Vengo all’autonomia legislativa. Sotto questo profilo, se
guardiamo alla prassi avallata dalla giurisprudenza costituzionale, non esiste
una vera differenziazione tra regioni ordinarie e speciali. Nel tempo abbiamo
assistito a uno smussamento progressivo delle differenze tra le competenze
legislative delle due tipologie di regione: quello che lo Stato può fare
nei confronti delle funzioni legislative delle regioni ordinarie lo può
fare anche nei confronti delle funzioni legislative delle regioni speciali,
sicché il sistema complessivo dei limiti statali alle competenze
regionali è sostanzialmente il medesimo per le regioni ordinarie e
speciali[14].
E dunque, quale bilancio se ne deve trarre? Che
l’esperienza delle regioni speciali ha poco o nulla a che vedere col
modello asimmetrico-competitivo, perché o l’asimmetria a conti
fatti non c’è oppure se c’è non è certo
strumentale alla costruzione di un’autonomia più competitiva?

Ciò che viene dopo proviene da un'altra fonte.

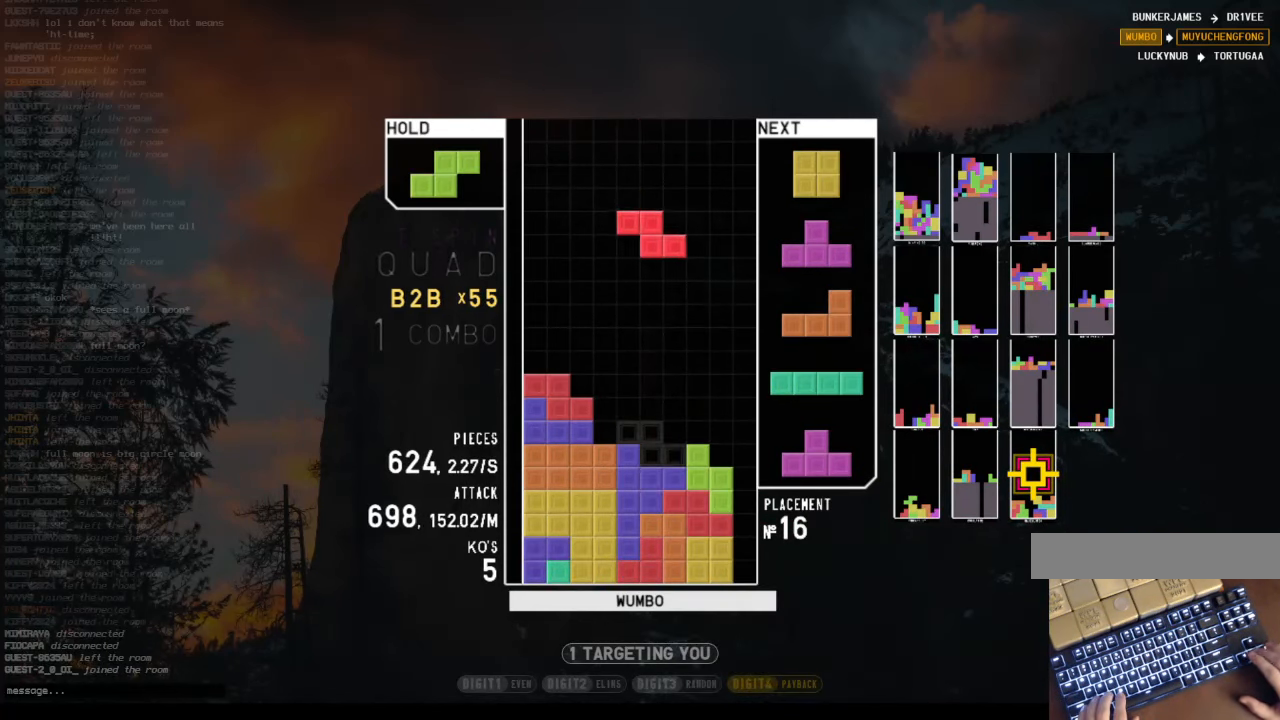
{"keys": ["z"], "events": [[33, "right", "down"], [67, "right", "up"], [167, "down", "down"], [201, "right", "down"], [268, "c", "down"], [301, "down", "up"], [335, "c", "up"], [402, "right", "up"], [502, "z", "down"]]}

La risposta affermativa alla domanda che chiude il paragrafo
precedente sarebbe una conclusione affrettata. Bisogna, infatti, focalizzare
l’attenzione su un altro aspetto: ora l’essenza della
specialità è soprattutto la differenziazione del regime
finanziario. Per come si è evoluta l’esperienza delle regioni
speciali, il proprium della
specialità, il suo attuale significato, riguarda ormai soprattutto il
versante delle relazioni finanziarie con lo Stato. È, dunque, una specialità finanziaria, prima
ancora che una specialità del riparto delle competenze legislative e
amministrative.
Ciò premesso, occorre chiedersi se la specialità
finanziaria sia una categoria omogenea oppure se, per via della grande
varietà delle soluzioni e degli istituti adottati nelle discipline
statutarie, le diverse esperienze regionali speciali siano irriducibili a un
modello unitario che funga da comune denominatore. Recentemente
c’è chi ha correttamente sostenuto che esiste, sul punto, una
«matrice comune» alle diverse esperienze speciali, riassumibile nei
seguenti elementi[15]:
a) a parte i tributi propri, variamente identificati e
identificabili, le entrate regionali dipendono soprattutto dalla
«devoluzione dei gettiti locali delle imposte statali», cioè
da compartecipazioni al gettito erariale riferibile al territorio;
b) il livello di questa devoluzione o compartecipazione è
direttamente proporzionale al livello della spesa affidata alla regione
speciale, cioè «è tanto più significativa, sia in
termini di quota del gettito che di tributi interessati, quanto maggiori sono
le competenze di spesa»;
c) in base agli statuti «non sono previste forme di
perequazione se non per colmare deficit infrastrutturali» (ma ciò
solo limitatamente a favore di talune regioni speciali: mi riferisco al Fondo
di solidarietà per la Sicilia ex art. 38 Stat. Siciliano, al Piano di
Rinascita per la Sardegna ex art. 13 Stat. Sardo);
d) e specularmente, «non è prevista la
partecipazione delle autonomie speciali a forme di solidarietà
nazionale, se non attraverso la parte non devoluta dei tributi erariali
localmente riscossi»[16].
A questo elenco aggiungerei, infine, quest’ultimo punto: e)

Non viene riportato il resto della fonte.